• **Consignes de l'exercice**:
- 1) Répondez aux questions suivantes sur l'extrait consacré à la distribution de la propagande électorale.
(a) À quel moment la distribution de la propagande électorale doit-elle se terminer, s'il ne s'agit pas d'un nouveau document ?
(b) Depuis combien d'années deux élections n'avaient-elles pas été organisées en même temps sur l'ensemble du territoire ?
(c) Quel est le montant du marché évoqué à la fin de l'extrait ?
- 2) Recopiez mot pour mot le passage de l'extrait sur la distribution de la propagande électorale qui commence par « S'agissant des mises » et se poursuit jusqu'à « et des autres. ».
- 3) Prolongez l'extrait sur la distribution de la propagande électorale au-delà de sa dernière phrase.

• **Passage extrait**:
§ §

Le code électoral ne prévoit pas de date pour le début de la distribution de la propagande électorale, monsieur Schellenberger ; aucune date à ce sujet ne figure donc dans les marchés passés, qui se conforment au cadre législatif et réglementaire en vigueur. En revanche, il existe bien une date limite à laquelle cette distribution doit se terminer : la veille du scrutin, s'il ne s'agit pas d'un nouveau document au sens du code électoral. La Poste procède à la distribution de propagande électorale parfois jusqu'au samedi soir, ce qui n'a malheureusement pas toujours d'effet, car nombreuses sont les personnes qui n'ouvrent pas leur boîte à lettre à ce moment-là. J'avais été saisi par le président de l'Association des départements de France, Dominique Bussereau, au sujet de la distribution de propagande électorale très en amont du scrutin. Je lui ai répondu que, même si on pouvait le regretter, c'est à bon droit que les sociétés prestataires distribuent ces documents bien longtemps avant la tenue du vote. Sur ce point, le contrat a été tout à fait respecté ; peut-être faudra-t-il modifier la loi.

Je souligne que la France est sans doute le seul pays qui organise deux élections locales en même temps et qui laisse seulement cinq jours ouvrés entre deux tours – à l'exception de l'élection présidentielle. Dans les pays qui procèdent également à des élections à deux tours, le délai entre les deux votes est plus grand, ce qui facilite la logistique. La France est aussi le seul pays où la propagande électorale est envoyée gratuitement à l'ensemble des électeurs. On multiplie donc les défis d'organisation.

Je le répète, c'est la première fois depuis trente-cinq ans que deux élections sont organisées en même temps sur l'ensemble du territoire. Peut-être y a-t'il eu des erreurs dans leur préparation, et j'en assume bien évidemment la responsabilité ; mais je tiens à souligner le caractère exceptionnel de ces élections.

S'agissant des mises sous pli mal faites et des distributions trop tardives, je n'ai, à ce stade, pas eu d'éléments concernant des distributions effectuées le dimanche, mais je vous crois bien volontiers. Nous avons de nombreux témoignages de personnes qui ont été appelées au dernier moment pour distribuer les plis, dont certaines n'ont d'ailleurs plus voulu travailler pour Adrexo parce que les opérations se passaient mal et que, dans certains cas, elles étaient insultées, victimes de l'énervement des uns et des autres.

Je suis preneur de toutes les informations documentées disponibles, car nous allons nous retourner vers ceux qui ont exécuté ce marché pour leur demander des comptes. Si nous étions amenés à résilier ce contrat pour éviter que ces défaillances recommencent au moment des élections présidentielle et législatives, les enjeux financiers seraient bien entendu importants. Nous aurons alors besoin du maximum d'informations très précises à l'appui de la procédure. Lorsqu'il s'agit d'un marché de 100 millions d'euros, les avocats ne se contentent pas de seules impressions. Je compte sur les travaux du Parlement pour nous aider.

§ §

• **Données enregistrées**:
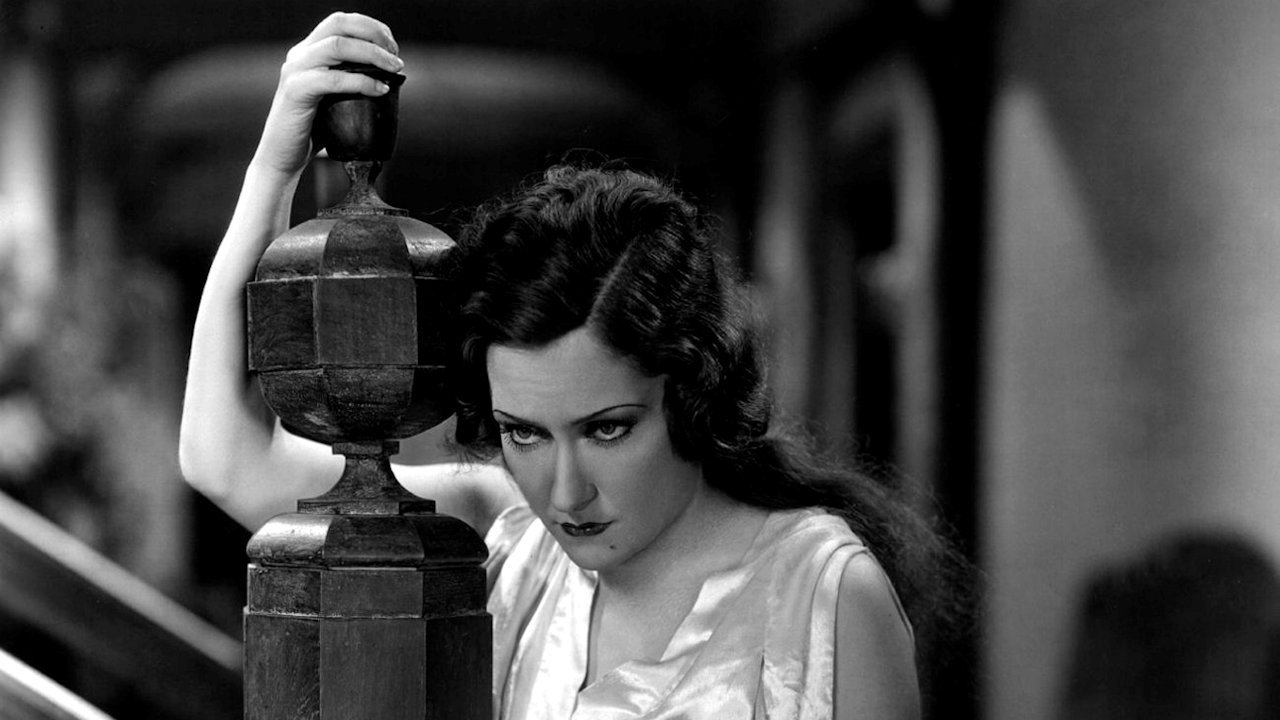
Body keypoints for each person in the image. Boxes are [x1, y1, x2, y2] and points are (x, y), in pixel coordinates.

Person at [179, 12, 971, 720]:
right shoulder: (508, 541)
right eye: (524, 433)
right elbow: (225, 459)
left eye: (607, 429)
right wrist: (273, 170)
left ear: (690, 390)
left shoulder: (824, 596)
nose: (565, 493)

§ §

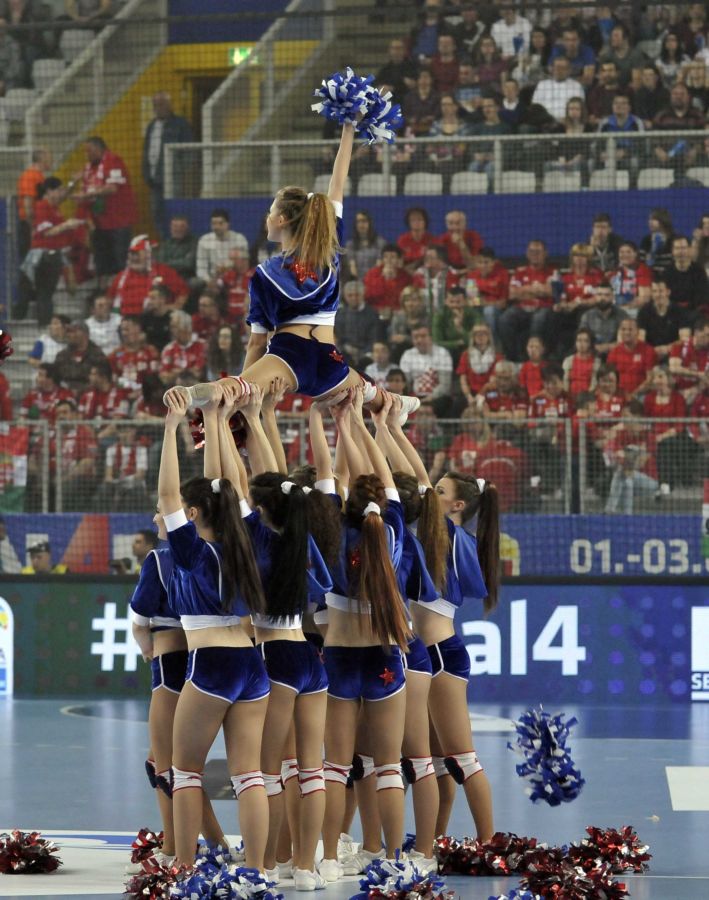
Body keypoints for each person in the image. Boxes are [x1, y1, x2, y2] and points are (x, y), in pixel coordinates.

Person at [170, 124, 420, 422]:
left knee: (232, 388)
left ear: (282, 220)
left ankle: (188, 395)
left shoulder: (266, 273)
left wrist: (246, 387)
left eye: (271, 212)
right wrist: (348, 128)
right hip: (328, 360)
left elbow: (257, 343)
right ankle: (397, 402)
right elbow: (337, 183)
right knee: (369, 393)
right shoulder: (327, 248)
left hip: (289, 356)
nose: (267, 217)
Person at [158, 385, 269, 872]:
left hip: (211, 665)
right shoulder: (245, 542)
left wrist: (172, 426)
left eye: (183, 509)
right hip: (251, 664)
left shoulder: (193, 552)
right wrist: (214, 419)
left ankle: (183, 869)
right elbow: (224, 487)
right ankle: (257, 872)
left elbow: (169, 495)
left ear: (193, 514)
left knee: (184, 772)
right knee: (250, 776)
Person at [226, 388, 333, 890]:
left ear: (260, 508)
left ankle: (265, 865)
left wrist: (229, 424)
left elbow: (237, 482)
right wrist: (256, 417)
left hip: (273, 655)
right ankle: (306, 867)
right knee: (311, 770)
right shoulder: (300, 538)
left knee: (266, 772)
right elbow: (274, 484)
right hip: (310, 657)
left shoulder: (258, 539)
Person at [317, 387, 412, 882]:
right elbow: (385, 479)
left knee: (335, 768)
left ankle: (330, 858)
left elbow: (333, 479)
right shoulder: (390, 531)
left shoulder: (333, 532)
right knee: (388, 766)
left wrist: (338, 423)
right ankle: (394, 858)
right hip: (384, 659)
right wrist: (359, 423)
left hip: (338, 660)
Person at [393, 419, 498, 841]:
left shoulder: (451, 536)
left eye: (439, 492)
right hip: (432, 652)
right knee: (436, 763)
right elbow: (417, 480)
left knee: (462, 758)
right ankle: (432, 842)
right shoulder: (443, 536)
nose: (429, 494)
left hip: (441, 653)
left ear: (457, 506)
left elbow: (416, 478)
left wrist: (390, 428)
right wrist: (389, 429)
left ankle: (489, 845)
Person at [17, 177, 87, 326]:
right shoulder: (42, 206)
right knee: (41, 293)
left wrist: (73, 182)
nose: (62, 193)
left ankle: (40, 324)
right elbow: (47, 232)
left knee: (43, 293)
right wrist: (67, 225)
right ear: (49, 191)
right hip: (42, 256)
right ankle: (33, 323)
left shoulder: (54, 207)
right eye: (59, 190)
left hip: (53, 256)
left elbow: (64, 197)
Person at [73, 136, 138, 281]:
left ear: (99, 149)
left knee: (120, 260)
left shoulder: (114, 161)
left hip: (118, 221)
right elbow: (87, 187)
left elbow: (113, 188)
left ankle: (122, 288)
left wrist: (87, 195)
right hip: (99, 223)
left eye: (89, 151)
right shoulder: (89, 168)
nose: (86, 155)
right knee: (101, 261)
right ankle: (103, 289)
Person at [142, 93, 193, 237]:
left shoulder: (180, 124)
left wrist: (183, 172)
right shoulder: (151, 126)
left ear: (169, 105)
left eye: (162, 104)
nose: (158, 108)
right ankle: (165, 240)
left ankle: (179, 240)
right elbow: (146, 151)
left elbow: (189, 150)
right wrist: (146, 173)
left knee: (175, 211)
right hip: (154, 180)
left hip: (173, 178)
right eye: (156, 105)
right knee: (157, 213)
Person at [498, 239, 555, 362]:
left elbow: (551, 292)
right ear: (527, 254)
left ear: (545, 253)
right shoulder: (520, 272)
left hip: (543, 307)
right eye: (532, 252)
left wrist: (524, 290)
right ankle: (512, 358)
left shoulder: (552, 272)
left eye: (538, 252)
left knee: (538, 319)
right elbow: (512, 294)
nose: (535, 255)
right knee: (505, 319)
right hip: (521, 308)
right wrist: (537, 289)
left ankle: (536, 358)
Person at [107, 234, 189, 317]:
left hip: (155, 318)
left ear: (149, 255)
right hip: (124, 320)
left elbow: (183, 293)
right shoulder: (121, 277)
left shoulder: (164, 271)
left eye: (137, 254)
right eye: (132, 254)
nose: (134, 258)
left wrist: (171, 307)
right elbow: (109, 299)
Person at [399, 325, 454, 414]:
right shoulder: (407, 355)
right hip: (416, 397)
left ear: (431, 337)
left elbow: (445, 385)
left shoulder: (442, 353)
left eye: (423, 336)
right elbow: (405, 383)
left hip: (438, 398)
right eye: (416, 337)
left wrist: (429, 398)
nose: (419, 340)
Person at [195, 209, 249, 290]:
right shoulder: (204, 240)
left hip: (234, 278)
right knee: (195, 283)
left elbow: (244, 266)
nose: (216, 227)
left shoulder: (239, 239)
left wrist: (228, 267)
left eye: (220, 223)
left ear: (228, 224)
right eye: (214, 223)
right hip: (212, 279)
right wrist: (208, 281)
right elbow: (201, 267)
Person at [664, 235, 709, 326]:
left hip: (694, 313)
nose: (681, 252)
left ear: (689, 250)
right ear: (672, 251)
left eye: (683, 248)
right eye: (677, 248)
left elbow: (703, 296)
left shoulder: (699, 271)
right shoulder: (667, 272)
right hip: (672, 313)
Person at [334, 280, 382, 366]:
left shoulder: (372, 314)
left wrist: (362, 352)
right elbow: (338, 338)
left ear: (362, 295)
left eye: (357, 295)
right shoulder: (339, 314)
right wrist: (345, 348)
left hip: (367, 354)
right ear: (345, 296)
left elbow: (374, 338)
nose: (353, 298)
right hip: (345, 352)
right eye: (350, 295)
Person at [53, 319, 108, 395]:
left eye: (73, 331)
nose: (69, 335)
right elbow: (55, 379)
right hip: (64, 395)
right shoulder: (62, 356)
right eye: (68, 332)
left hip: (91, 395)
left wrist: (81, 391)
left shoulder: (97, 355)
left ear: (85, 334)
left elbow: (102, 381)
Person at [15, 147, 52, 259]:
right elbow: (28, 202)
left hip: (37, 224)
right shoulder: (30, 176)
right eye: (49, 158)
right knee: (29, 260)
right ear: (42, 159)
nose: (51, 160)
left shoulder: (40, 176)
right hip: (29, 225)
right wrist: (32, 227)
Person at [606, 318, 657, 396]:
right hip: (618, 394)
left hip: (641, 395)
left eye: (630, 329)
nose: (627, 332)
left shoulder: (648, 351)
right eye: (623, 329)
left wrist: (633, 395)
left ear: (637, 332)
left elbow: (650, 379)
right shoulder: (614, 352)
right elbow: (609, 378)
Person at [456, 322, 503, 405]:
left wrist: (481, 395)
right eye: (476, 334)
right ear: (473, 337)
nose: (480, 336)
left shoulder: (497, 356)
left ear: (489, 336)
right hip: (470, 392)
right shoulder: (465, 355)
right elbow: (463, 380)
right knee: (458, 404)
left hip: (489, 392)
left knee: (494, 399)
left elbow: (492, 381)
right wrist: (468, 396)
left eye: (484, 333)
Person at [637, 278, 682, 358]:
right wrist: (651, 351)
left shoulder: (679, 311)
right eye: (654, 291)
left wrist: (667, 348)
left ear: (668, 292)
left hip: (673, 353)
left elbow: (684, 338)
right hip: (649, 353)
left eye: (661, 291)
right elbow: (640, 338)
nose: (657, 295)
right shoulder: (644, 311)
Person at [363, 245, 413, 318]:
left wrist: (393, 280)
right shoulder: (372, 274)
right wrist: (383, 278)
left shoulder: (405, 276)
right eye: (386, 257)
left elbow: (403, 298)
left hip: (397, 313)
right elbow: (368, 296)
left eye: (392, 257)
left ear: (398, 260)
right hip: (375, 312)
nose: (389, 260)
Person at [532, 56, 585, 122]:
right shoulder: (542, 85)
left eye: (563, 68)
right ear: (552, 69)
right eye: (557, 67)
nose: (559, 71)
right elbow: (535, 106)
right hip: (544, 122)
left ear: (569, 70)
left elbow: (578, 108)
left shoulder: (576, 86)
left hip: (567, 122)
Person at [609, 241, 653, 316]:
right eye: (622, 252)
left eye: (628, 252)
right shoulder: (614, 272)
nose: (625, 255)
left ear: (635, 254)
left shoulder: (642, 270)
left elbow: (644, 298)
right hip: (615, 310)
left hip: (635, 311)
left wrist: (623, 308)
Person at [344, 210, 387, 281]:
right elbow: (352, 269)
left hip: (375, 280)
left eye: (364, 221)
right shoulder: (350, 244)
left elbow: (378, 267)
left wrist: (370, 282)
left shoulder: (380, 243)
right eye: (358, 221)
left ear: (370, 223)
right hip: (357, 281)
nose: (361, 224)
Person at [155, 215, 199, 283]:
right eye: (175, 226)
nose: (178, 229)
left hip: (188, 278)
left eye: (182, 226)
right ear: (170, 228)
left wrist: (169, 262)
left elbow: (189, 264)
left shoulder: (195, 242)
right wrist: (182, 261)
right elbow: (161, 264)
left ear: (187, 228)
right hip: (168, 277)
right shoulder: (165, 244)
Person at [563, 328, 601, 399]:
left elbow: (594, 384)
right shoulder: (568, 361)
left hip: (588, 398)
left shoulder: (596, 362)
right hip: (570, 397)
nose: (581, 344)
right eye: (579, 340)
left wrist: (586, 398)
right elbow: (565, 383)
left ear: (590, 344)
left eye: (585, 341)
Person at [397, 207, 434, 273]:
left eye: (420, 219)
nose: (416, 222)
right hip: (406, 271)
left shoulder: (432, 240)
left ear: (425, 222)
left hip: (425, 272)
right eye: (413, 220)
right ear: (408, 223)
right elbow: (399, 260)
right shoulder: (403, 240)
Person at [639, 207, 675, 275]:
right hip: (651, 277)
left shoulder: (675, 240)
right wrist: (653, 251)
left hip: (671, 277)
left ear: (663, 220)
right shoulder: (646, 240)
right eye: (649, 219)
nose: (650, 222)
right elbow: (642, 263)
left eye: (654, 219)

§ §

• **Réponses aux consignes**:
- 1)
(a) La veille du scrutin.
(b) Depuis trente-cinq ans.
(c) 100 millions d'euros.

- 2)
S'agissant des mises sous pli mal faites et des distributions trop tardives, je n'ai, à ce stade, pas eu d'éléments concernant des distributions effectuées le dimanche, mais je vous crois bien volontiers. Nous avons de nombreux témoignages de personnes qui ont été appelées au dernier moment pour distribuer les plis, dont certaines n'ont d'ailleurs plus voulu travailler pour Adrexo parce que les opérations se passaient mal et que, dans certains cas, elles étaient insultées, victimes de l'énervement des uns et des autres.

- 3)
Il est en effet nécessaire d'effectuer rapidement un bilan. Une quinzaine de jours est nécessaire pour cela, et il vous sera transmis dès qu'il sera disponible, madame la présidente.

J'ai demandé à tous les préfets de faire parvenir pour la fin de la semaine, sans doute jeudi, les rapports qu'ils auront réalisés sur les difficultés de distribution des plis, après, bien entendu, avoir consulté les responsables locaux des partis politiques et les maires. Je les transmettrai sans modification à la représentation nationale, de telle sorte que vous disposerez des cent notes sur ce sujet, ce qui vous aidera à comprendre ce qu'il s'est passé et à questionner les sociétés titulaires des marchés.

Je ne dispose pas des données chiffrées concernant les doubles procurations. J'avais demandé, dès le premier tour, transmission du nombre de procurations, et je regrette de ne toujours pas l'avoir, le système en quelque sorte à l'ancienne rendant très lente la remontée d'information. En revanche, je peux vous fournir le nombre de procurations effectuées en ligne, ce qui était possible pour la première fois : avec 260 000 procurations au premier tour, c'est un bon chiffre au vu du taux d'abstention.

Plusieurs questions ont été posées sur les 18 millions de plis non livrés. Je ne suis pas certain de ce chiffre. Je constate que la Poste a exactement la même façon de fonctionner qu'Adrexo, en tout cas avec l'État, et qu'elle déclare ne pas avoir eu de problème de plis non livrés. Nous verrons donc. Il peut aussi y avoir eu des problèmes de distribution parce que les candidats n'ont pas livré les documents ; cela a été le cas dans des régions entières – je ne donnerai pas de noms, car ce sont des choses qui peuvent arriver. Dans quelques cas, les préfets eux-mêmes ont procédé à des mises sous pli, avec leurs sous-préfets, comme dans la Drôme ou en Corrèze. Des réquisitions de personnels ont également pu intervenir à cet effet, notamment de sapeurs-pompiers. Les dépôts ont pu être effectués dans l'urgence, c'est tout à fait possible. Mais je ne dispose pas de ce chiffre de 18 millions de plis non livrés ; cela étant, je veux bien étudier les choses pour mieux comprendre ce qu'a voulu dire la société Adrexo.

En revanche, il est certain que la société Koba Élection, chargée de la mise sous pli, a parfois fait des erreurs – on n'en a pas assez parlé, car on s'est focalisé sur la propagande diffusée. Je constate que les retours de cette société n'ont pas été de la même qualité que ceux de la société Adrexo : alors même qu'elle connaissait des difficultés très importantes, cette dernière a toujours répondu aux appels de l'État et aux convocations, n'a pas nié les problèmes, a communiqué quand l'État le lui a demandé et a mis en œuvre des mesures avec La Poste quand cela a été exigé. Cela ne retire rien aux dysfonctionnements mais démontre sa volonté de régler le problème. Je ne peux pas dire que la société Koba Élection a montré la même diligence quand l'État l'a alertée, à de nombreuses reprises, sur les difficultés constatées, que ce soit au niveau national ou local.

Il est tout à fait possible, comme cela a été évoqué lors des questions au Gouvernement, qu'il y ait eu des défauts de distribution de propagande électorale, mais aussi que la propagande distribuée n'ait parfois pas été la bonne. Cela pose des questions difficiles, au sujet desquelles je me suis déjà exprimé en présentant mes excuses, puisque je suis le chef de l'administration du ministère de l'Intérieur.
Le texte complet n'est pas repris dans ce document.